143 In particular, the DSPS appears to be associated with present or past depression in more than 75% of patients.144 It could be hypothesized that the failure in their social life causes social withdrawal and consequently a loss of the social cues necessary to synchronize their circadian rhythm. This might lead to an even more delayed Inhibitors,research,lifescience,medical phase shift and an enforcement of the psychological characteristics of DSPS patients, such as introversion and depressive

feelings. This situation becomes a vicious circle. The advanced sleep phase syndrome is a much less prevalent entity, characterized by habitual and involuntary sleep and wake times that are at least several hours earlier than societal means. Patients complaint of earlymorning awakening, and a diagnosis of depression may be made selleck erroneously. The maladjustment of these patients to social Inhibitors,research,lifescience,medical life occurs less frequently than in DSPS, probably because societal constraints on sleep time are less

rigid than on wake time. Conclusion Even though most psychiatric patients have a complaint about sleep, a primary sleep disorder may also result in neuropsychiatrie complications. Assessment of psychiatric status in patients with organic sleep disorders is necessary to optimize Inhibitors,research,lifescience,medical treatment strategies. An adequate assessment of psychiatric manifestations should be part of their sleep evaluation.
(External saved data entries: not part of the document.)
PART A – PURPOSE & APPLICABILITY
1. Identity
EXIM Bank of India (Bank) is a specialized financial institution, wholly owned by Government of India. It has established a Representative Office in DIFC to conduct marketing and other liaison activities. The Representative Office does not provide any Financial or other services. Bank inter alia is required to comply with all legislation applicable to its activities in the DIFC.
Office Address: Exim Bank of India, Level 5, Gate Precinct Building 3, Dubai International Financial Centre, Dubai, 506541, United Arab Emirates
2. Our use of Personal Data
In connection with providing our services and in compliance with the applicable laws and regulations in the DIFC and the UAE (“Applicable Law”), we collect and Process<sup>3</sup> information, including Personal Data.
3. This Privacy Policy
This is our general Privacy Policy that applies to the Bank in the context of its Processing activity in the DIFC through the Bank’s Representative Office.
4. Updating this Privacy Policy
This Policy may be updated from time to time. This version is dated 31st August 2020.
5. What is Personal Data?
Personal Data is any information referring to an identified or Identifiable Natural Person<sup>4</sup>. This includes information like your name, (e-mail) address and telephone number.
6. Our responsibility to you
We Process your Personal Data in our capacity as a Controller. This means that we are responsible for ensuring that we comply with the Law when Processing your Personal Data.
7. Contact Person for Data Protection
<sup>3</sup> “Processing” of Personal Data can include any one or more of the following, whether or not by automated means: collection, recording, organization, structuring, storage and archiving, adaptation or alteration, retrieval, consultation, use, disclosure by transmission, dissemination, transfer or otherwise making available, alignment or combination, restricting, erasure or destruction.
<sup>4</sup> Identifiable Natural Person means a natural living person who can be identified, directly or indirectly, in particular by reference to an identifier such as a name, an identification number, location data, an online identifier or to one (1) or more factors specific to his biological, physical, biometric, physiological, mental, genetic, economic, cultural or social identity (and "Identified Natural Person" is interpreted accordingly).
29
Psychiatrists need to be alert to the possibility that patients who present with cognitive and/or affective disorders may have an organic sleep Inhibitors,research,lifescience,medical disorder such as OSAS, narcolepsy, or RLS/PLMD. In particular, an organic sleep disorder should be considered in the differential diagnosis of atypical or resistant psychiatric disorders. Selected abbreviations and acronyms CPAP continuous positive airway pressure DSPS delayed sleep phase syndrome MMPI Minnesota Multiphasic Personality Inventory OSAS Inhibitors,research,lifescience,medical obstructive

sleep apnea/hypopnea syndrome PLMD periodic leg movement disorder PLMS periodic leg movements during sleep REM rapid eye movement RLS restless legs syndrome SF-36 Short Form 36 Health Survey
Since the discovery by Kupfer and Foster1 of a link between depression and a shorter Interval between sleep onset from and the first episode of rapid eye movement sleep (REMS) than In controls, the relationship between psychiatric disorders and sleep has been the focus of intense research. Twenty years later, the results of a large meta-analysis2 could be summarized as follows. The sleep of depressive patients is usually accompanied by several anomalies when compared with controls: (1) increased sleep onset latency; (ii) increased percentage of REMS; (iii) increased REMS density; (iv) decreased sleep maintenance; (v) decreased percentage of slow-wave sleep (SWS); and (vi) shortened REMS latency (RL).